━━━━━ PAGE EXTRACT ━━━━━

On September 8, 2022 the John F. Kennedy Center for the Performing Arts unveils its new permanent exhibit, “Art and Ideals: President John F. Kennedy.” Led by KieranTimberlake, this exhibit was deemed by the organization's leadership to be a high-priority initiative in the updating of the Center's public spaces.
Located on the roof level at the heart of the original Edward Durell Stone building, the 7,500-sq. ft. former Atrium space has been renovated and repurposed to house the new exhibit. The firm began formally planning for the new exhibit in the summer of 2020.
"We are honored to lead the design of this new exhibit at the Kennedy Center," says Partner Stephen Kieran. "Working with the Center and a group of prominent historians, our comprehensive planning process allowed us to arrive at a rich and compelling narrative from which to design the exhibit."
KieranTimberlake will continue to work with the Center on the updating of the public spaces in the upcoming years. The focus of the new exhibit was to enhance the Center's dual role as both the national home for the performing arts and the national memorial to President John F. Kennedy. As a living memorial that celebrates President Kennedy's legacy for present and future visitors, this new exhibit lays the groundwork that will continue the themes of creating a connected campus, fostering a culture of openness, setting a new standard for memorialization, encouraging all visitors to stay and return, and becoming a vibrant public square.
The exhibit was designed and produced in collaboration with Pentagram, the distinguished international design consultancy. Pentagram partner Abbott Miller served as creative director, working with an advisory committee of leading U.S. historians to establish the focus of the story. The designers developed a combination of images, artifacts, media, and interactives that relate Kennedy's ideals to aspects of the Kennedy Center's ongoing work.
Opening as the Center concludes its 50th Anniversary season, the flagship exhibit will honor JFK's legacy and celebrate his commitment to the arts for generations to come. The exhibit is divided into 4 key areas, each exploring a primary theme of Kennedy's presidency, relating the arts to: democracy, social change, The White House, and culture.

━━━━━ INFORMATION SUPPLIED ━━━━━

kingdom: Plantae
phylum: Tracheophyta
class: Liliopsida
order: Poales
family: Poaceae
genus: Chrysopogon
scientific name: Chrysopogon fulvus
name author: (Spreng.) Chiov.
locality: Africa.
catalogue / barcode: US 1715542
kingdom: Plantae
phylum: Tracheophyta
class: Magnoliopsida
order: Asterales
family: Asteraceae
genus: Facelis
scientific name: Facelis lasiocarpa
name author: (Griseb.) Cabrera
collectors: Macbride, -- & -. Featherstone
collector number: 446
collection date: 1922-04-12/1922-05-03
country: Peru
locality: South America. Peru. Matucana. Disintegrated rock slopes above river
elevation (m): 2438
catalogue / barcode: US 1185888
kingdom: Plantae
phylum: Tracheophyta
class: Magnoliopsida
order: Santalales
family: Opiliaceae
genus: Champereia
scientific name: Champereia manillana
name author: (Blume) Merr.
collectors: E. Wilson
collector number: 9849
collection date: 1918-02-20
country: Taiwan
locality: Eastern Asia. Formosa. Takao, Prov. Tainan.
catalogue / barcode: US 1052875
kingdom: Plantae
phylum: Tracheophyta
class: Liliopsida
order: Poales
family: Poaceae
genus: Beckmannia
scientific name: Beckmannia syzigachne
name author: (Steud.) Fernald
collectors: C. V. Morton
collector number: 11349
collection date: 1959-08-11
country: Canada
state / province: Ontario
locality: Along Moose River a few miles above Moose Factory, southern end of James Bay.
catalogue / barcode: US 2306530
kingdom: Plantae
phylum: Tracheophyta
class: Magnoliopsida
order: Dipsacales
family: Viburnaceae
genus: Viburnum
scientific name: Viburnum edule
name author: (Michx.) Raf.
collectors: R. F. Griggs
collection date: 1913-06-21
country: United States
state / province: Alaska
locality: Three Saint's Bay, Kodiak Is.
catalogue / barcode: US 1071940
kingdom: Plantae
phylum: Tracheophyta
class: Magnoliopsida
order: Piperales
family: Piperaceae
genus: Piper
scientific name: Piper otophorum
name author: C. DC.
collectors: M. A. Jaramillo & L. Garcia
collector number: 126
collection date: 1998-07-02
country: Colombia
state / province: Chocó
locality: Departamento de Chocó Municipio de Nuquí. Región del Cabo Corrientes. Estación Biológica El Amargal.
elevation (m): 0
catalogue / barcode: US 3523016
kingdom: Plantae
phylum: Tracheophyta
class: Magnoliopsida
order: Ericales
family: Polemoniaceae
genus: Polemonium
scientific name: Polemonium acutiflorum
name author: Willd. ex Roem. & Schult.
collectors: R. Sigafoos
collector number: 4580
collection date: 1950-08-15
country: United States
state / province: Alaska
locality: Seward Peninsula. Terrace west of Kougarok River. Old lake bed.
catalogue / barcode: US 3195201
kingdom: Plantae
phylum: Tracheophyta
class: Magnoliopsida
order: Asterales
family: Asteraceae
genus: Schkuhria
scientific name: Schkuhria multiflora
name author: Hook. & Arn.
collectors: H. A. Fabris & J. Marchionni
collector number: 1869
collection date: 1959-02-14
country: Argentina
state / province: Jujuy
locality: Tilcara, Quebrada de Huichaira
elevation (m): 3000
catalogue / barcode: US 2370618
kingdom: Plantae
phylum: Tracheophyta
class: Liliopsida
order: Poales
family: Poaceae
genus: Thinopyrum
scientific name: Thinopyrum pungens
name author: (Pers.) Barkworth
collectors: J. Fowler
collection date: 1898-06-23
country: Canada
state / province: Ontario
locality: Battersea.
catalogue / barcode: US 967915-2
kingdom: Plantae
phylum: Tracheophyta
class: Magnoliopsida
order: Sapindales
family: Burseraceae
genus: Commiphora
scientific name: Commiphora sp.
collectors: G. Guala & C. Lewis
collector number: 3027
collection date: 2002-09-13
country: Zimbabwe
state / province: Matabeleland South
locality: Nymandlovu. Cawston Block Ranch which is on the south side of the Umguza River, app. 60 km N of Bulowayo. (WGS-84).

━━━━━

EXERCISE TASKS:
**A.** Reproduce the stretch of the exhibit announcement from "On September 8, 2022" through "Center's public spaces.".
**B.** In the exhibit announcement, who served as creative director of the exhibit?
**C.** Condense the paragraph of the exhibit announcement that begins "The exhibit was designed and produced" into a short list that keeps its main facts.

TASK RESULTS:
**A.**
On September 8, 2022 the John F. Kennedy Center for the Performing Arts unveils its new permanent exhibit, “Art and Ideals: President John F. Kennedy.” Led by KieranTimberlake, this exhibit was deemed by the organization's leadership to be a high-priority initiative in the updating of the Center's public spaces.

**B.** Pentagram partner Abbott Miller.

**C.**
- The exhibit was designed and produced with Pentagram, an international design consultancy.
- Pentagram partner Abbott Miller was creative director and worked with an advisory committee of leading U.S. historians to set the story's focus.
- The designers combined images, artifacts, media, and interactives that relate Kennedy's ideals to the Kennedy Center's ongoing work.